• Provided material:
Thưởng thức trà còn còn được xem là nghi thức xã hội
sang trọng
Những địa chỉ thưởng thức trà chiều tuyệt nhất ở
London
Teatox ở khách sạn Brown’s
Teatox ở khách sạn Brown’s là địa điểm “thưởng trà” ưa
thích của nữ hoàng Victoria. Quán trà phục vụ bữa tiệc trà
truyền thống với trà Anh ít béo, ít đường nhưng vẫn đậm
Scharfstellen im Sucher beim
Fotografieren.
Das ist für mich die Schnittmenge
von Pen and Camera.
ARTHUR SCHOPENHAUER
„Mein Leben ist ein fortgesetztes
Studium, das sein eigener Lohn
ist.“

==

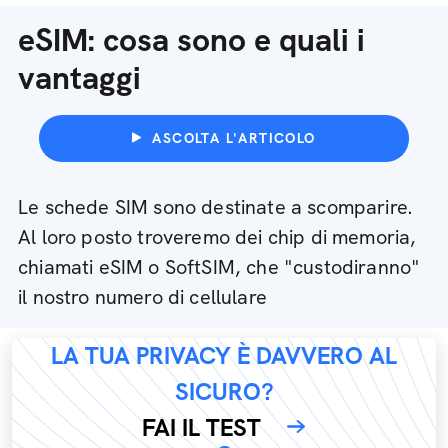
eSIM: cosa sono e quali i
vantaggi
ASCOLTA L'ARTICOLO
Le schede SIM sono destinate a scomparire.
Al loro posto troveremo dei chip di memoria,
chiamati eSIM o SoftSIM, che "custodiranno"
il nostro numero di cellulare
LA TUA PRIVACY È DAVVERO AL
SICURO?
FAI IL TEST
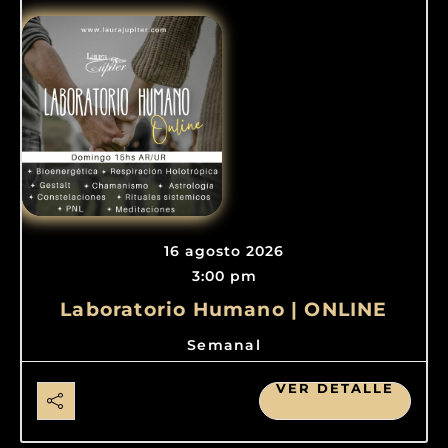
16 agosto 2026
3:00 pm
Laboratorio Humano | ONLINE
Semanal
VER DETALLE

• What the task requires:
Repeat word for word the part of the records that opens with the line containing "eSIM: cosa sono e quali i" and closes with the line containing "VER DETALLE", including both of those lines, and leave the pictures out of your answer.

• Output of the task:
eSIM: cosa sono e quali i
vantaggi
ASCOLTA L'ARTICOLO
Le schede SIM sono destinate a scomparire.
Al loro posto troveremo dei chip di memoria,
chiamati eSIM o SoftSIM, che "custodiranno"
il nostro numero di cellulare
LA TUA PRIVACY È DAVVERO AL
SICURO?
FAI IL TEST
16 agosto 2026
3:00 pm
Laboratorio Humano | ONLINE
Semanal
VER DETALLE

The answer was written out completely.